» **Исходный текст**

Чехов, далее, значительно углубил само представление о конфликте человека с окружающей его социальной средой.

Глеб Успенский в семидесятых годах вложил в уста героя рассказа «Неизлечимый» — пьянчуги дьякона — следующие замечательные слова: «И откуда бы этому всему взяться?.. А вот поди ж!.. Нет, уж это, надо думать, время такое настало, что совесть начала просыпаться даже и совсем в непоказанных местах...

Такое время... судебное...»3

Историческое значение творчества Чехова определяется прежде всего тем, что писателю удалось раскрыть этот процесс с невиданной до того глубиной, показать с такой неотразимой убедительностью, которая не была еще доступна его предшественникам.

Процитированные строки Глеба Успенского служат, кстати сказать, лучшим доказательством того, что Чехов являлся прямым продолжателем своего старшего современника. В конце рассказа «Неизлечимый» Успенский писал о новой болезни, подмеченной им в среде русского народа. «Эта болезнь — мысль, — заявлял писатель. — Тихими-тихими шагами, незаметными, почти непостижимыми путями пробирается она в самые мертвые углы русской земли, залегает в самые не приготовленные к ней души. Среди, по-видимому, мертвой тишины, в этом кажущемся безмолвии и сне, по песчинке, по кровинке, медленно, неслышно перестраивается на новый лад запуганная и забывшая себя русская душа, — а главное — перестраивается во имя самой строгой правды»4. Нетрудно видеть, что эта мысль Глеба Успенского прямо ведет к творчеству Чехова.

Было бы, однако, ошибкой не видеть за этим сходством существенного различия. Нельзя забывать, что удивительная прозорливость Успенского была серьезно ограничена его народническими иллюзиями. В значительной мере они и определяли его представление о «строгой правде», что и сказалось в важнейших произведениях Успенского восьмидесятых годов. Понятие о «правде» в таких циклах, как «Власть земли», было теснейшим образом связано с народнической идеализацией патриархальных начал («устоев») русской деревенской жизни.

Пробуждение совести, пробуждение самосознания, а с ним вместе и переоценку прожитой жизни показывали и Толстой и Достоевский. Однако и у одного и у другого писателя проблема духовного воскресения была, как правило, связана с христианским учением. Чехов был свободен и от этих иллюзий.

» **Задание**
Отредактируйте фрагмент текста о Чехове, который начинается со слов «Пробуждение совести, пробуждение» и заканчивается словами «от этих иллюзий.»: перепишите его, заменив «христианским учением» на «религиозным учением». Эти строки не имеют отношения к тексту о Чехове.

(Собранные записи данных)
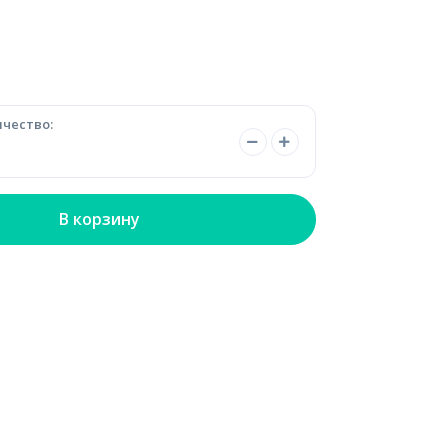
чество:
В корзину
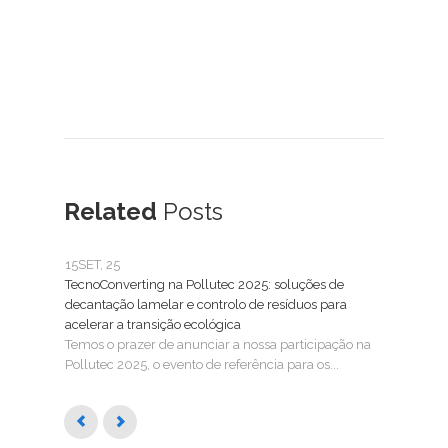
Related
Posts
15
SET, 25
25
FE
TecnoConverting na Pollutec 2025: soluções de
Tecn
decantação lamelar e controlo de resíduos para
Trat
acelerar a transição ecológica
A Tec
Temos o prazer de anunciar a nossa participação na
SMAG
Pollutec 2025, o evento de referência para os...
águas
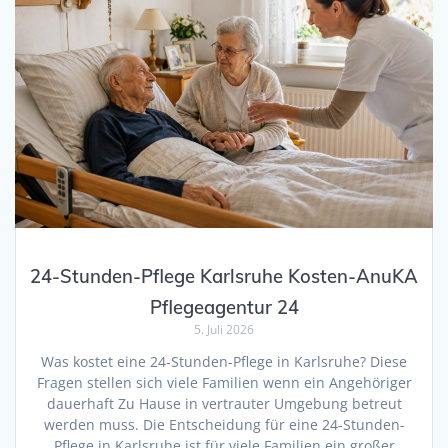
24-Stunden-Pflege Karlsruhe Kosten-AnuKA
Pflegeagentur 24
5. Juli 2026
Was kostet eine 24-Stunden-Pflege in Karlsruhe? Diese
Fragen stellen sich viele Familien wenn ein Angehöriger
dauerhaft Zu Hause in vertrauter Umgebung betreut
werden muss. Die Entscheidung für eine 24-Stunden-
Pflege in Karlsruhe ist für viele Familien ein großer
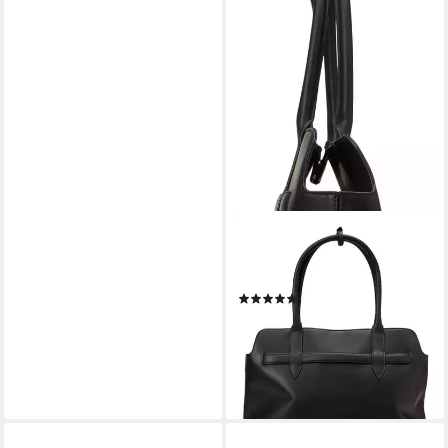
MARC O'POLO
Shopper Shopper, aus echtem
Rindsleder
(1)
237,56 €
UVP
329,95 €
-28%
lieferbar - in 2-3 Werktagen bei dir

» **Решение**
Пробуждение совести, пробуждение самосознания, а с ним вместе и переоценку прожитой жизни показывали и Толстой и Достоевский. Однако и у одного и у другого писателя проблема духовного воскресения была, как правило, связана с религиозным учением. Чехов был свободен и от этих иллюзий.